A machine-rendered reading of the paper's core claim, the machinery that carries it, and where it could break.
Core claim
Under extreme label skew (Dirichlet alpha = 0.1), DistilBERT+LoRA yields a worst-client accuracy gap of 50.1 percent, 56 percent larger than the 32.2 percent gap produced by TextCNN, despite 25 times more parameters and extensive pretraining. At moderate heterogeneity (alpha >= 0.5) the pattern inverts and the foundation model reduces disparity. An inverse-weighted LoRA aggregation variant fails to close the gap, indicating that the priors embedded in the foundation model can systematically disadvantage clients with atypical label distributions.
What carries the argument
The FM Fairness Paradox, measured by comparing worst-client accuracy between a small CNN and a LoRA-adapted foundation model across four levels of Dirichlet-controlled label skew.
If this is right
- Under extreme heterogeneity, foundation models increase rather than reduce accuracy disparity for the most disadvantaged clients.
- Moderate heterogeneity allows the same foundation models to improve fairness across clients.
- Standard aggregation reweighting is insufficient to counteract the effect.
- High-stakes federated deployments such as healthcare or education require explicit mechanisms to protect minority clients.
Where Pith is reading between the lines
- Client-specific regularization or prompt-based adaptation may be needed to offset the influence of shared priors.
- The same pattern could appear when foundation models are fine-tuned on image or speech data under extreme non-IID partitions.
- Testing the effect across multiple foundation model families would clarify whether the disparity scales with model size or pretraining corpus.
Load-bearing premise
The larger worst-client disparity is caused by the foundation model's pretraining priors rather than by LoRA adaptation, differences in model architecture, or the specific way heterogeneity was generated.
What would settle it
Re-running the same controlled experiments on a different foundation model or with full fine-tuning instead of LoRA and observing no increase (or a decrease) in the worst-client gap at alpha = 0.1 would falsify the central claim.
Figures
read the original abstract
Federated learning (FL) is increasingly used to fine-tune foundation models (FMs) on distributed private data. The community largely assumes that large-scale pretraining serves as a 'rising tide that lifts all boats' in federated settings. However, our experiments reveal that these powerful priors can hinder rather than help the most disadvantaged clients under extreme heterogeneity. Through controlled experiments on federated text classification, we compare worst-client accuracy between TextCNN (2.7M parameters) and DistilBERT with Low-Rank Adaptation (LoRA, 66M parameters) across four Non-IID heterogeneity levels. Under extreme label skew (alpha = 0.1), DistilBERT+LoRA produces a worst-client accuracy gap of 50.1% -- 56% larger than TextCNN's 32.2% gap, despite having 25x more parameters and extensive pretraining. Under moderate heterogeneity (alpha >= 0.5), the pattern reverses: the FM nearly eliminates the gap. We call this the FM Fairness Paradox. We further show that an inverse-weighted LoRA aggregation method (FedAvgW) does not resolve the disparity, suggesting aggregation reweighting alone may be insufficient. Our results highlight the need for mechanisms that explicitly protect minority clients before deploying foundation models in high-stakes federated contexts such as healthcare and education.
Editorial analysis
A structured set of objections, weighed in public.
Referee Report
Summary. The paper claims that foundation model priors amplify worst-client disparity in federated learning under extreme heterogeneity. Through text classification experiments, it shows that under Dirichlet label skew with alpha=0.1, DistilBERT+LoRA (66M params) yields a 50.1% worst-client accuracy gap, 56% larger than TextCNN's 32.2% gap (2.7M params), despite pretraining and greater capacity. The pattern reverses for alpha >=0.5. An inverse-weighted aggregation (FedAvgW) fails to close the gap, leading to the 'FM Fairness Paradox' and a call for mechanisms protecting minority clients.

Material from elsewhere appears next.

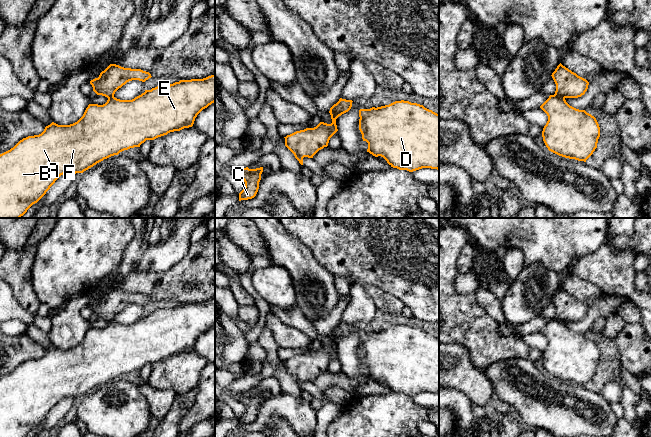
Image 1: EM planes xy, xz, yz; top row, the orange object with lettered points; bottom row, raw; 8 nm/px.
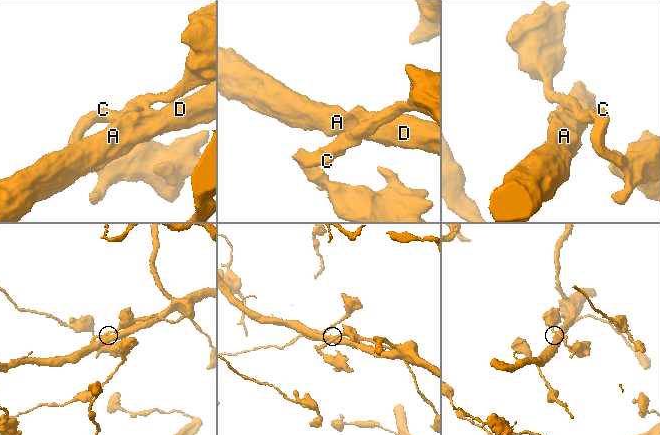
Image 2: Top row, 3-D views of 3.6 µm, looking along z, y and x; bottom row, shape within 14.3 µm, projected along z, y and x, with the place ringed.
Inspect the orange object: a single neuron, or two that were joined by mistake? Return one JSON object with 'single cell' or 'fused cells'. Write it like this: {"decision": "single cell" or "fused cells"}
{"decision": "fused cells"}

Significance. If the attribution to foundation model priors holds after isolating confounders, the result would be significant for federated fine-tuning of large models in heterogeneous, high-stakes domains. It provides empirical counter-evidence to the 'rising tide' assumption and motivates new fairness techniques beyond standard aggregation. The controlled comparison across heterogeneity levels is a strength, though the current design limits causal claims.
major comments (2)
- [Abstract and experimental design] The central claim attributes the 50.1% vs 32.2% worst-client gap under alpha=0.1 to foundation model priors. However, the design compares TextCNN (trained from scratch) against DistilBERT+LoRA (pretrained weights with low-rank adaptation). This confounds priors with architecture (CNN vs transformer), capacity (2.7M vs 66M), optimization, and adaptation method. No controls such as randomly initialized DistilBERT or matched-capacity non-pretrained models are described to isolate the priors' effect (Abstract; experimental sections).
- [Results] The reported accuracy gaps and the 56% larger disparity lack error bars, standard deviations across random seeds, or statistical tests. This makes it difficult to assess whether the FM Fairness Paradox observation is robust or reproducible (Results and tables).
minor comments (2)
- [Experimental setup] Expand the experimental protocol section with exact client count, local epochs, communication rounds, optimizer settings, and precise Dirichlet sampling procedure to enable full reproducibility.
- Consider adding a table or figure showing per-client accuracy distributions or additional heterogeneity metrics (e.g., label distribution entropy) to better illustrate the worst-client disparity.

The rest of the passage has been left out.